À l’international, ces disparitions en série donnent davantage une impression de fébrilité que de force, reconnaissent les experts interrogés par France 24. L’ambassadeur américain au Japon, Rahm Emanuel, s’est même amusé de la situation la comparant au roman “Les Dix petits nègres” d’Agatha Christie [nouvellement baptisé “Ils étaient dix”] où les personnages disparaissent les uns après les autres.
“Ce sont quand même les deux principaux ministres censés représenter la Chine sur la scène internationale – les Affaires étrangères et la Défense – qui ont disparu !”, s’exclame Marc Lanteigne. D’un point de vue diplomatique, “on ne sait plus trop à quelle parole se fier, si les ministres peuvent ainsi disparaître du jour au lendemain”, ajoute Carlotta Rinaudo.
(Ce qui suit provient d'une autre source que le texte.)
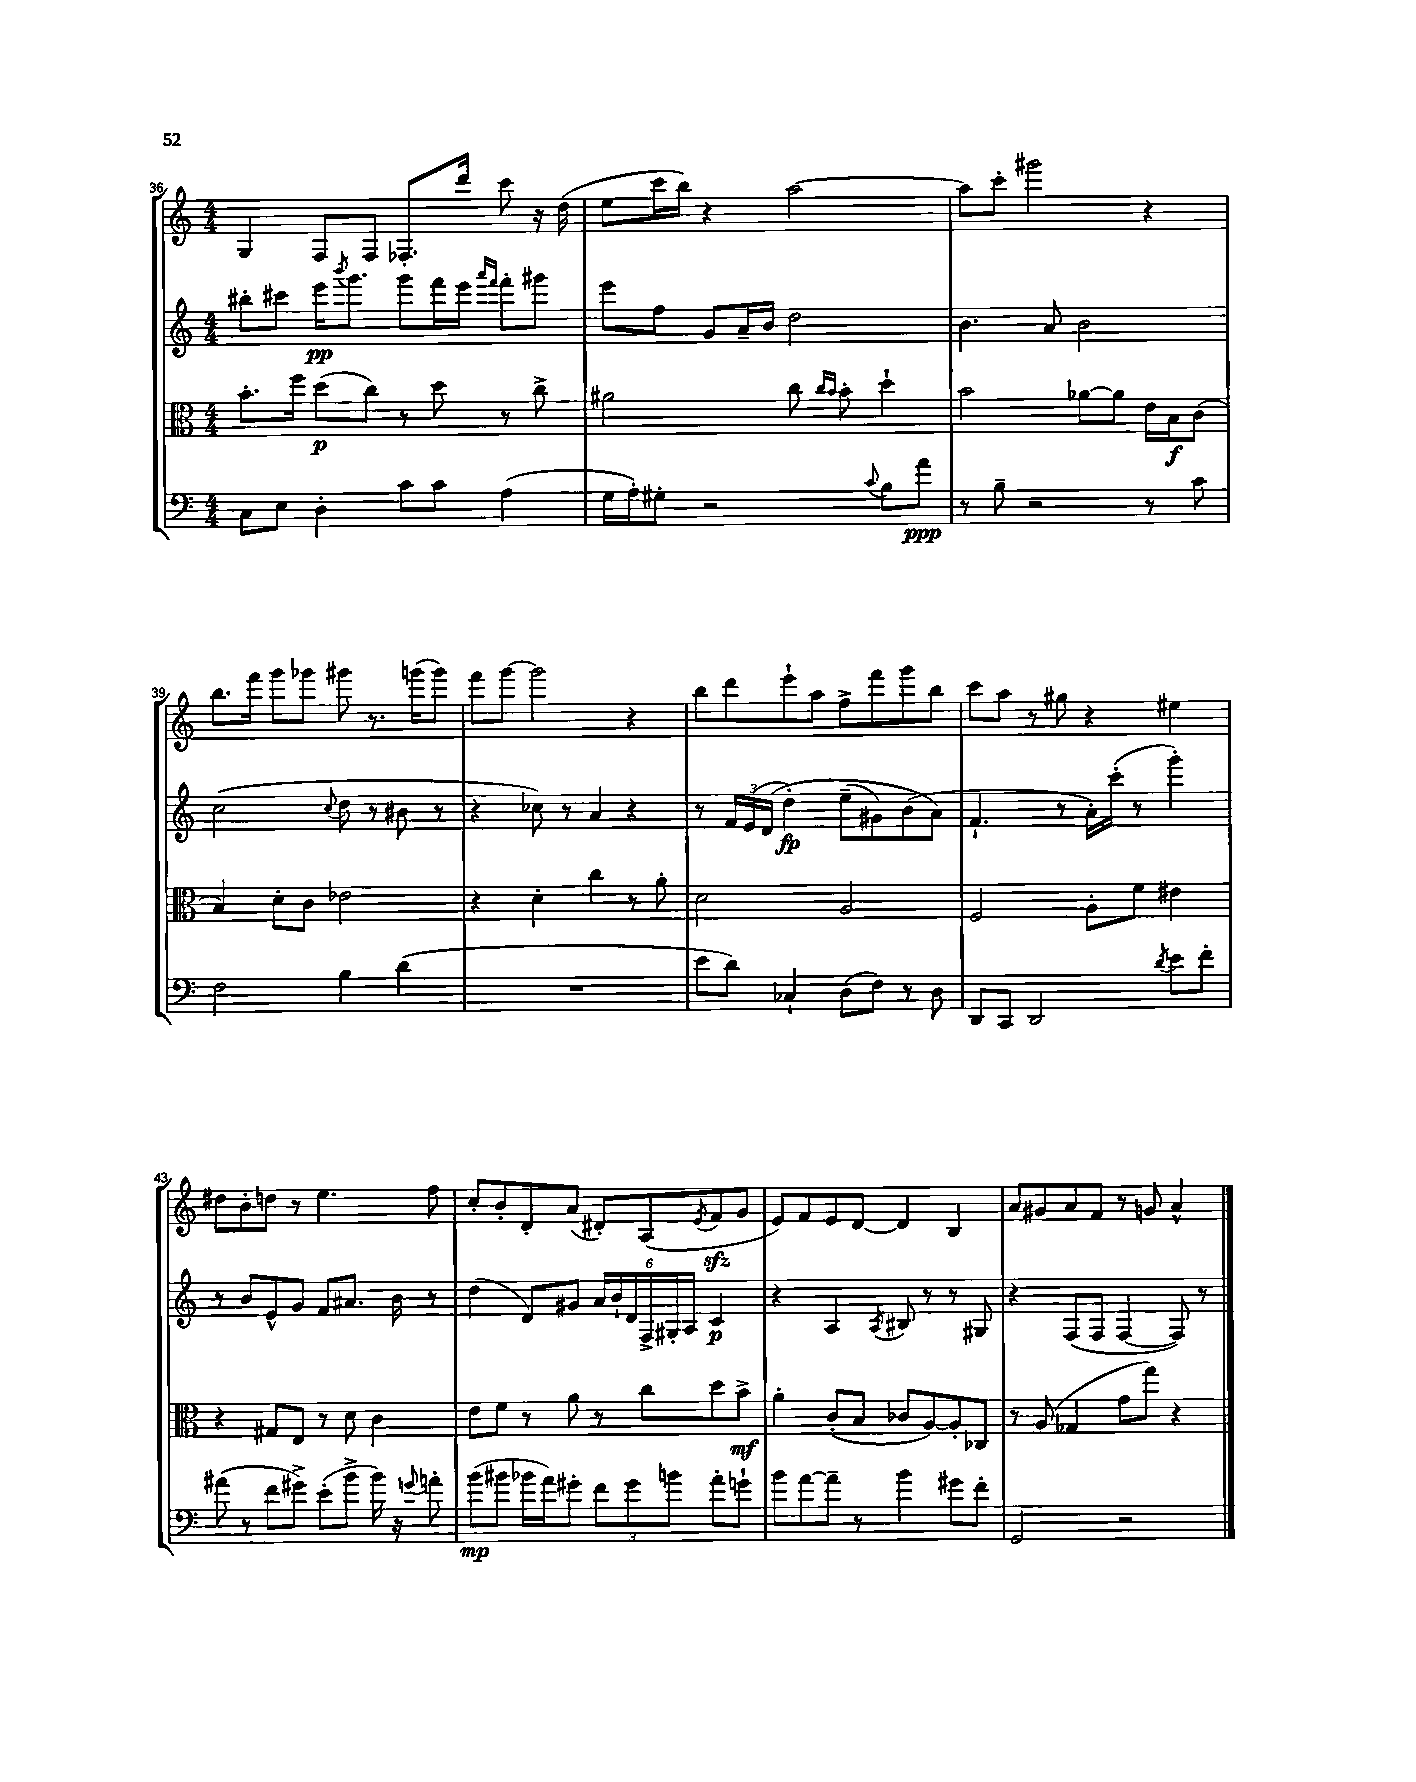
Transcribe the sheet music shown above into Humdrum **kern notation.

La probable mise à l’écart du ministre de la Défense pourrait cependant se révéler bénéfique in fine pour Pékin. En effet, Li Shangfu est depuis 2018 sur la liste des personnalités visées par des sanctions américaines pour avoir vendu de l’équipement militaire à des entités russes également sanctionnées par Washington. Autrement dit : “Dans le contexte actuel des tensions sino-américaines, il n’était pas le meilleur interlocuteur pour apaiser les relations avec Washington”, en déduit Carlotta Rinaudo.
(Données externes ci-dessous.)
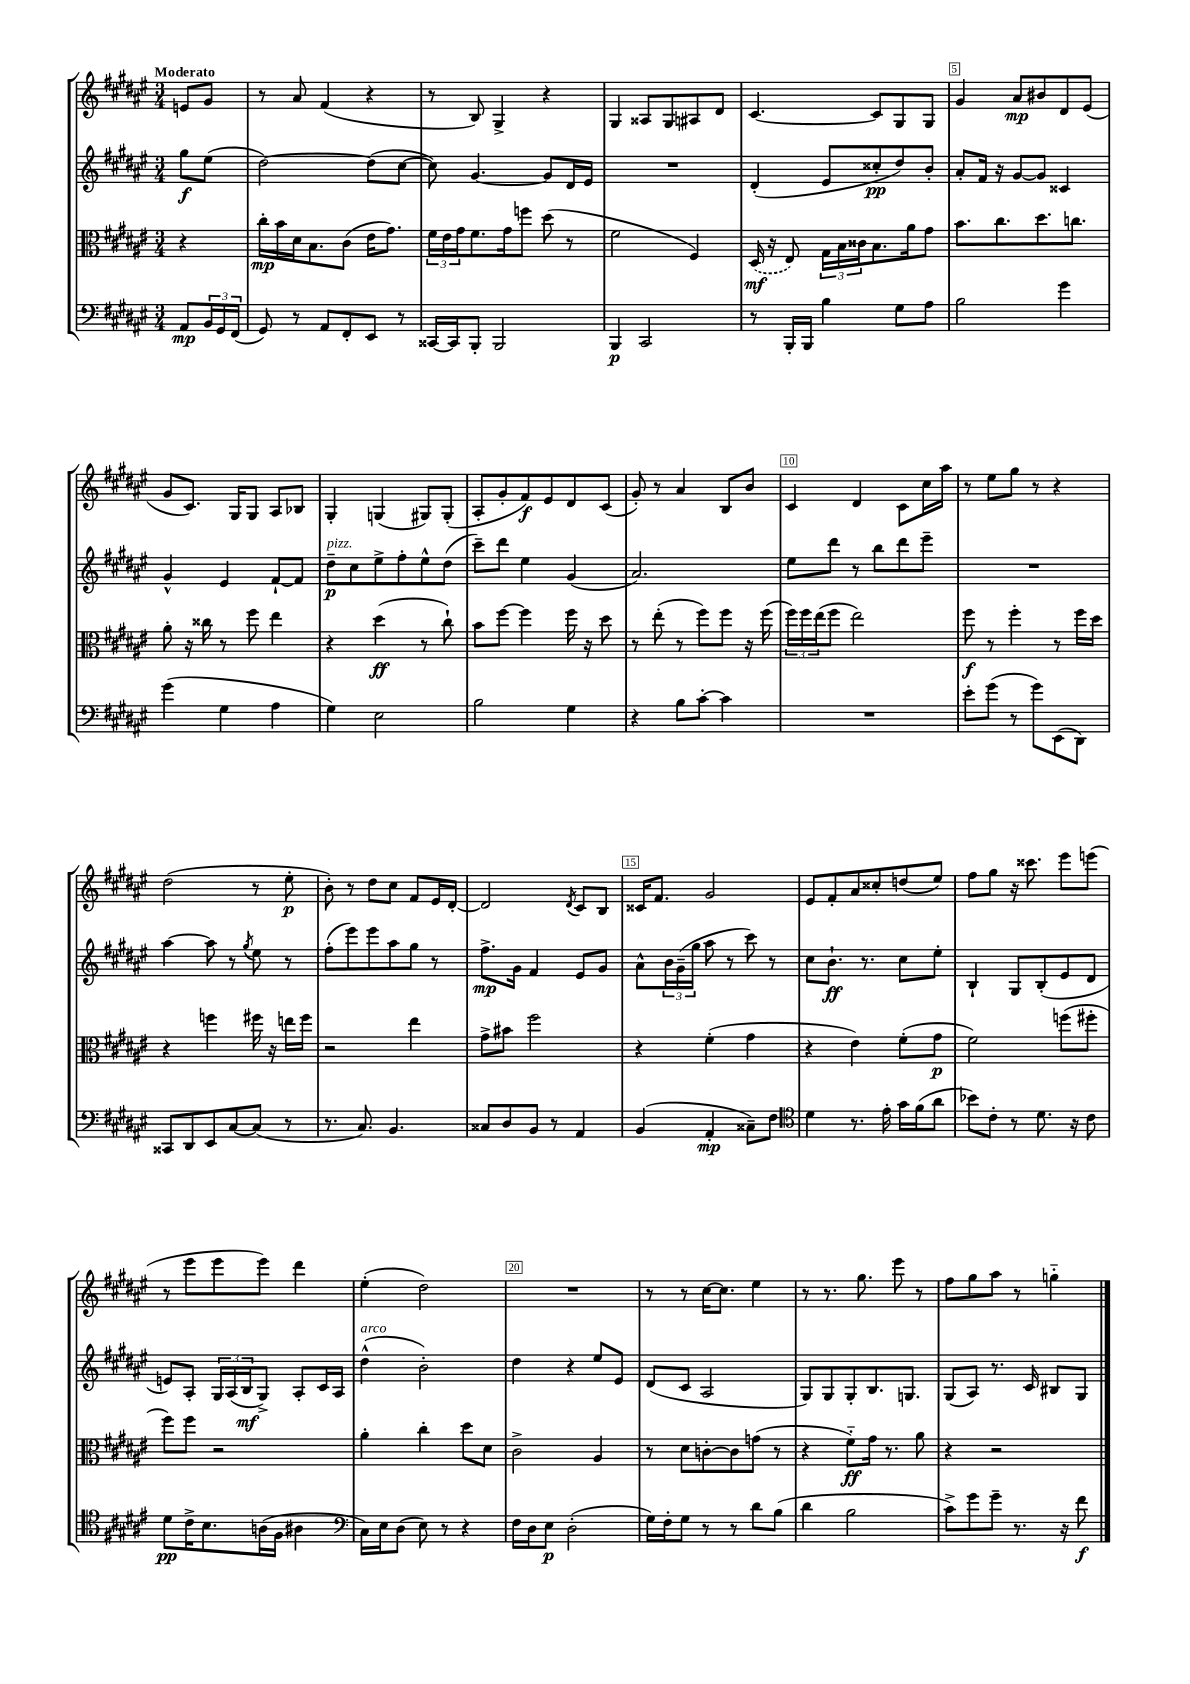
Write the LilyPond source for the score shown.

Il était aussi un “faucon ayant multiplié les déclarations très agressives sur les revendications chinoises en mer de Chine et sur les relations avec l’Occident”, ajoute Marc Lanteigne. Pour cet expert, la nomination du successeur de Li Shangfu sera un très bon indicateur de l’état d’esprit de Xi Jinping. Si le poste devait revenir à un modéré, ce serait le signe que Pékin souhaite améliorer ses relations avec Washington.